Post Marketing Experience
The following adverse reactions have been identified during post-marketing use of LAGEVRIO: hypersensitivity, angioedema, erythema, rash and urticaria.
Drug Interactions
No drug interactions have been identified based on the limited available data.
LAGEVRIO is hydrolysed to n-hydroxycytidine (NHC) prior to reaching systemic circulation. Uptake
and metabolism of NHC are mediated by the same pathways involved in endogenous pyrimidine metabolism. NHC is not a substrate of major drug metabolizing enzymes or transporters. Neither LAGEVRIO nor NHC are inhibitors or inducers of major drug metabolising enzymes or transporters. Therefore, the potential for LAGEVRIO or NHC to interact with concomitant medications is considered unlikely
Dosage and Administration
The recommended dose of LAGEVRIO in adult patients is 800 mg (four 200 mg capsules) taken orally every 12 hours for 5 days, with or without food.
The safety and efficacy of LAGEVRIO when administered for periods longer than 5 days have not been established.

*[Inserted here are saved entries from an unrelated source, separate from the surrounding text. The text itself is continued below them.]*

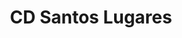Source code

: ---
title: "CD Santos Lugares"
url: /ciudad-autonoma-de-buenos-aires/cd-santos-lugares/
shop: mayorista
---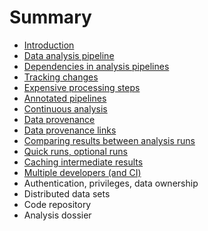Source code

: # Summary

* [Introduction](README.md)
* [Data analysis pipeline](data-analysis-pipeline.md)
* [Dependencies in analysis pipelines](dependencies-in-analysis-pipelines.md)
* [Tracking changes](tracking-changes.md)
* [Expensive processing steps](expensive-processing-steps.md)
* [Annotated pipelines](annotated-pipelines.md)
* [Continuous analysis](continuous-analysis.md)
* [Data provenance](data-provenance.md)
* [Data provenance links](data-provenance-links.md)
* [Comparing results between analysis runs](comparing-results-between-analysis-runs.md)
* [Quick runs, optional runs](quick-runs-optional-runs.md)
* [Caching intermediate results](caching-intermediate-results.md)
* [Multiple developers \(and CI\)](multiple-developers-and-ci.md)
* Authentication, privileges, data ownership
* Distributed data sets
* Code repository
* Analysis dossier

LAGEVRIO should be administered as soon as possible after a diagnosis of COVID-19 has been made and within 5 days of symptom onset in adults who are at risk for progression to severe COVID-19, including hospitalisation or death. Certain medical conditions or other factors may place individual patients at increased risk for progression to severe COVID-19.
In women of childbearing potential, health care providers should discuss the chance that they may be pregnant and consider the need for a pregnancy test.
Missed Dose
If the patient misses a dose of LAGEVRIO within 10 hours of the time it is usually taken, the patient should take it as soon as possible and resume the normal dosing schedule. If a patient misses a dose by more than 10 hours, the patient should not take the missed dose and instead take the next dose at the regularly scheduled time. The patient should not double the dose to make up for a missed dose.
Elderly Patients
No dose adjustment of LAGEVRIO is recommended in geriatric patients. In the MOVe-OUT study there was no difference in the safety and tolerability between patients >65 years of age and younger who were treated with LAGEVRIO
Renal Impairment
No dose adjustment of LAGEVRIO is required in patients with renal impairment.
Hepatic Impairment
No dose adjustment of LAGEVRIO is recommended in patients with hepatic impairment.
Overdose
There is no human experience of overdosage with LAGEVRIO. Treatment of overdose with LAGEVRIO should consist of general supportive measures including the monitoring of the clinical status of the patient. Haemodialysis is not expected to result in effective elimination of NHC.
For information on the management of overdose, contact the Poison Information Centre on 131126.
Indication
LAGEVRIO (molnupiravir) has provisional approvalfor the treatment of adults with COVID-19 who do not require initiation of oxygen due to COVID-19 and who are at increased risk for hospitalisation or death. The decision to approve this indication was based on efficacy and safety data from a Phase 3 trial. Continued approval of this indication depends on additional data.
Contraindications
Hypersensitivity to the active substance or to any of the excipients in LAGEVRIO capsules.